WHAT TO DO
Reproduce every line of the data below verbatim, keeping the original order.

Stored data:
* * *

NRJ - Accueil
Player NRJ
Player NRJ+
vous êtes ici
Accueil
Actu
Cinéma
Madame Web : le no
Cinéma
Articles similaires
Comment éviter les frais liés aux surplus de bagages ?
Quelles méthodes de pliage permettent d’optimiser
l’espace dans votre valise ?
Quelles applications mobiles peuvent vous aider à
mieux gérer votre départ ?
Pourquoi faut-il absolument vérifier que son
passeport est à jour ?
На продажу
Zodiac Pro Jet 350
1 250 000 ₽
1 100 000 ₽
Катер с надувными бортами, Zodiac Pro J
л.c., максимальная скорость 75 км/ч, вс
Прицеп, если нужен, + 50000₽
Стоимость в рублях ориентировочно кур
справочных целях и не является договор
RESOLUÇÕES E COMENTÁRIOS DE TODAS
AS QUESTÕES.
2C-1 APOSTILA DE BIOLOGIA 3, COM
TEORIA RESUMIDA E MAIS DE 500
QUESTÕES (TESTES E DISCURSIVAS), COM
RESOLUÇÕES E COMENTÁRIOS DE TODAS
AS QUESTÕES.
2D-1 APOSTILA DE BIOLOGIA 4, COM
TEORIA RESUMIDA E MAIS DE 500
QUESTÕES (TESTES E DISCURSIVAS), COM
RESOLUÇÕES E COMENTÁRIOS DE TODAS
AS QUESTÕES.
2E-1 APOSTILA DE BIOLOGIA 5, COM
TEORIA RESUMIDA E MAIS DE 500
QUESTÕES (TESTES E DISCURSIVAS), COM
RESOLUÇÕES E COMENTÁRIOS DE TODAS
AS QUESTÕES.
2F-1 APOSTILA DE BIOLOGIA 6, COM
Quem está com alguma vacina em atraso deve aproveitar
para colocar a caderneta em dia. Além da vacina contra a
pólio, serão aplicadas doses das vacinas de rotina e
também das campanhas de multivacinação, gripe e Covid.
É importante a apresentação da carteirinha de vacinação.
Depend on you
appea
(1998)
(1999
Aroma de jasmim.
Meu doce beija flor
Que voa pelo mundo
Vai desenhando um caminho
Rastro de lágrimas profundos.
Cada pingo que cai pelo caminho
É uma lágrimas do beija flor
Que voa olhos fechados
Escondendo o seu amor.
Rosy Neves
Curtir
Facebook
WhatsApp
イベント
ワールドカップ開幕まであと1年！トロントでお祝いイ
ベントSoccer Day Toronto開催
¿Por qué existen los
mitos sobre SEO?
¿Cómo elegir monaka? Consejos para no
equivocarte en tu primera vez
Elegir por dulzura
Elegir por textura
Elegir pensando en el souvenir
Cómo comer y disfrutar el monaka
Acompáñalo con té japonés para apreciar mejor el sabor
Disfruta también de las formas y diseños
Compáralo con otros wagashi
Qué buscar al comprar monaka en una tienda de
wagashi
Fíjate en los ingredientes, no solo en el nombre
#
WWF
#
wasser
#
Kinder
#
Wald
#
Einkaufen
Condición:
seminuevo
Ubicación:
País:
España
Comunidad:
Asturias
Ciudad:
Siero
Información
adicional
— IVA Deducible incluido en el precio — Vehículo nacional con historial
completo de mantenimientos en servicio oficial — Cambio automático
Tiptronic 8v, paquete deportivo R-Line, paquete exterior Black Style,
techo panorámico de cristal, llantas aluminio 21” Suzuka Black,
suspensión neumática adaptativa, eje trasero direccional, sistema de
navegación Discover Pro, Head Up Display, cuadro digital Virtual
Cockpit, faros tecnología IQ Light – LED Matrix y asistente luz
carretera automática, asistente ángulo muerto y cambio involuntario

* * *

EXERCISE RESULT
NRJ - Accueil
Player NRJ
Player NRJ+
vous êtes ici
Accueil
Actu
Cinéma
Madame Web : le no
Cinéma
Articles similaires
Comment éviter les frais liés aux surplus de bagages ?
Quelles méthodes de pliage permettent d’optimiser
l’espace dans votre valise ?
Quelles applications mobiles peuvent vous aider à
mieux gérer votre départ ?
Pourquoi faut-il absolument vérifier que son
passeport est à jour ?
На продажу
Zodiac Pro Jet 350
1 250 000 ₽
1 100 000 ₽
Катер с надувными бортами, Zodiac Pro J
л.c., максимальная скорость 75 км/ч, вс
Прицеп, если нужен, + 50000₽
Стоимость в рублях ориентировочно кур
справочных целях и не является договор
RESOLUÇÕES E COMENTÁRIOS DE TODAS
AS QUESTÕES.
2C-1 APOSTILA DE BIOLOGIA 3, COM
TEORIA RESUMIDA E MAIS DE 500
QUESTÕES (TESTES E DISCURSIVAS), COM
RESOLUÇÕES E COMENTÁRIOS DE TODAS
AS QUESTÕES.
2D-1 APOSTILA DE BIOLOGIA 4, COM
TEORIA RESUMIDA E MAIS DE 500
QUESTÕES (TESTES E DISCURSIVAS), COM
RESOLUÇÕES E COMENTÁRIOS DE TODAS
AS QUESTÕES.
2E-1 APOSTILA DE BIOLOGIA 5, COM
TEORIA RESUMIDA E MAIS DE 500
QUESTÕES (TESTES E DISCURSIVAS), COM
RESOLUÇÕES E COMENTÁRIOS DE TODAS
AS QUESTÕES.
2F-1 APOSTILA DE BIOLOGIA 6, COM
Quem está com alguma vacina em atraso deve aproveitar
para colocar a caderneta em dia. Além da vacina contra a
pólio, serão aplicadas doses das vacinas de rotina e
também das campanhas de multivacinação, gripe e Covid.
É importante a apresentação da carteirinha de vacinação.
Depend on you
appea
(1998)
(1999
Aroma de jasmim.
Meu doce beija flor
Que voa pelo mundo
Vai desenhando um caminho
Rastro de lágrimas profundos.
Cada pingo que cai pelo caminho
É uma lágrimas do beija flor
Que voa olhos fechados
Escondendo o seu amor.
Rosy Neves
Curtir
Facebook
WhatsApp
イベント
ワールドカップ開幕まであと1年！トロントでお祝いイ
ベントSoccer Day Toronto開催
¿Por qué existen los
mitos sobre SEO?
¿Cómo elegir monaka? Consejos para no
equivocarte en tu primera vez
Elegir por dulzura
Elegir por textura
Elegir pensando en el souvenir
Cómo comer y disfrutar el monaka
Acompáñalo con té japonés para apreciar mejor el sabor
Disfruta también de las formas y diseños
Compáralo con otros wagashi
Qué buscar al comprar monaka en una tienda de
wagashi
Fíjate en los ingredientes, no solo en el nombre
#
WWF
#
wasser
#
Kinder
#
Wald
#
Einkaufen
Condición:
seminuevo
Ubicación:
País:
España
Comunidad:
Asturias
Ciudad:
Siero
Información
adicional
— IVA Deducible incluido en el precio — Vehículo nacional con historial
completo de mantenimientos en servicio oficial — Cambio automático
Tiptronic 8v, paquete deportivo R-Line, paquete exterior Black Style,
techo panorámico de cristal, llantas aluminio 21” Suzuka Black,
suspensión neumática adaptativa, eje trasero direccional, sistema de
navegación Discover Pro, Head Up Display, cuadro digital Virtual
Cockpit, faros tecnología IQ Light – LED Matrix y asistente luz
carretera automática, asistente ángulo muerto y cambio involuntario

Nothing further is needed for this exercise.